Ten tears ago, dancer Donna Pearce had plenty to get stressed about.
She had just taken over the dance school which was previously known as the Pat Pye School of Dance, and was starting to put her own mark on the classes.
But in the meantime, there was the matter of organising her first big show. It was due to be held at the Doncaster Civic Theatre, which was then the biggest venue in the borough.
She had been dancing since the age of three, and orginally wanted to be a professional dancer. But as she grew up she decided she wanted to teach.
That first show was called Pulse.
Pat Pye, who had been well-known in the Doncaster dancing community for three decades, died in 1998, and her school was subsequently run by another two teachers before Donna took over in January 2009
“It was my first main show, I was 23 and I had 100 students – it was daunting,” said Donna, from Barnby Dun.
But 10 years on, she is an old hand at staging productions, and is now putting the final touches on her 10th show – and she has themed it as an anniversary show to look back over a decade of dancing at her school, now called Stepping Up School of Theatre Dance.
The school now has its own dance studio, on a row of shops on Abbey Road, Dunscroft.
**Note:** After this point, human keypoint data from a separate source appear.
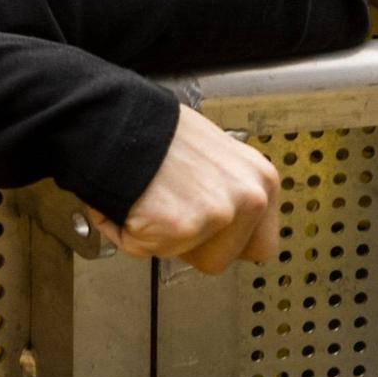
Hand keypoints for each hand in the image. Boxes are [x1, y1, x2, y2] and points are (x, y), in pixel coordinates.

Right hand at [84, 106, 281, 272]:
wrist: (116, 119)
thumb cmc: (155, 127)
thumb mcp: (213, 152)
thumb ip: (225, 188)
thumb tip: (215, 212)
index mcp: (261, 179)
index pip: (260, 244)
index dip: (225, 242)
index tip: (207, 232)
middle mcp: (250, 198)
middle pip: (227, 258)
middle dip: (196, 247)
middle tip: (173, 216)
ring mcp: (218, 214)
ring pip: (190, 258)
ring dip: (164, 241)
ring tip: (151, 203)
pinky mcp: (182, 227)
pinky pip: (151, 250)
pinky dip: (131, 233)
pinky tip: (131, 202)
Today, the main room, complete with mirrored wall, is full of costumes.
Donna, and her assistant Emmie Anderson are sorting them out ahead of the performance, which will be at Cast in April.
The shows have been at the more modern venue since it was built, the first in the new venue taking place in 2014.
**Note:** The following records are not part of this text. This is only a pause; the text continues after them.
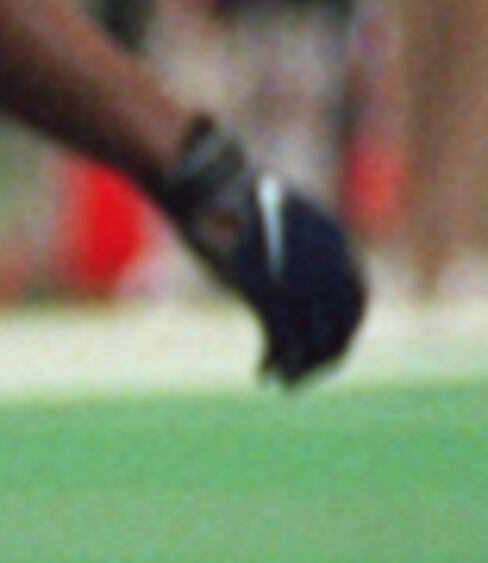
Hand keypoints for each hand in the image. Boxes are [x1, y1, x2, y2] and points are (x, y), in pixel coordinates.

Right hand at [154, 115, 364, 385]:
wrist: (205, 182)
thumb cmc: (228, 197)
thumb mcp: (274, 221)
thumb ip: (292, 248)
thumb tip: (290, 278)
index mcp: (333, 240)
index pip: (356, 297)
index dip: (345, 329)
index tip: (328, 349)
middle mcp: (325, 260)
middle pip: (343, 322)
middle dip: (328, 355)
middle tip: (306, 375)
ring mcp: (297, 275)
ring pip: (317, 337)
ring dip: (304, 367)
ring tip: (286, 380)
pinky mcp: (266, 289)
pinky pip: (282, 340)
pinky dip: (277, 363)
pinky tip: (263, 373)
But before that, her school had the distinction of being the last show on stage at the Civic in 2013, before its demolition.
That was a show called This is How We Do it – and it was an emotional occasion for dancers who at that point had only ever performed at the Civic. The school was given one of the signs from the old building as a souvenir before the bulldozers moved in.
“I’d been performing at the Civic since I was four or five, and I was not alone in that," said Donna. “There were a lot of memories attached the place. Under its various different names and ownerships, the school had done around 40 shows there. We all got quite emotional at the end of that last Civic show, and there was a lot of hugging.
“But the other side of that change is that we now perform in a great, modern theatre. I think it is bigger and more professional than the Civic was, with a larger stage and space for a bigger audience. It is double the size, so we now have to sell 600 tickets a night instead of 300 that we had in the past.
“It means we put on fewer performances now, but to more people.”
The school’s show this year, which takes place on April 19 and April 20, is called Decade Spectacular, and will have a section looking back over the 10 years of shows.
Parents and dancers got to nominate their favourite routines from the last 10 years’ shows, which will see them perform again Thriller, Lord of the Dance, I Want to Break Free, The Rocky Horror Picture Show, and Titanic.
There will be over 100 dancers taking part aged from three year olds to over 40s. Quite a few of them have done all 10 of the Stepping Up shows.
Some are coming back to Doncaster to take par having moved away, including Lauren Gough, who now lives in London, and Katie Allott, who now lives in York.
“I’m really proud of them every year,” said Donna. “If there is one thing I’ve learned over the 10 years that I’ve been doing this, it is that hard work pays off.
But there will be little time to relax after the final night.
Once the lights are off at Cast, thoughts will turn to the next show, with the school set to head to France to perform in August. They will play a show at Disneyland Paris, which will be different music and routines to the Cast show.
And after that they will be looking towards a community gala at Christmas performance at the Parklands club in Doncaster, and a community gala at Dunscroft Welfare.
Doncaster Rovers cheerleader
Donna, originally from Stainforth, was once a member of the Doncaster Rovers Vikettes cheerleaders when they were first set up in the early 2000s. She was the lead cheerleader as an 18-year-old and remembers the time fondly.
Her work with the Rovers meant she got to meet a string of celebrities, including the former England manager Sven-Göran Eriksson, and the One Direction stars Louis Tomlinson, Niall Horan and Liam Malik.
It also saw her and the rest of the dancers appear in a Coca Cola advert, which was themed on lower division football.
“It was great fun,” she said. “They even had us to switch on the Christmas lights in Doncaster one year.”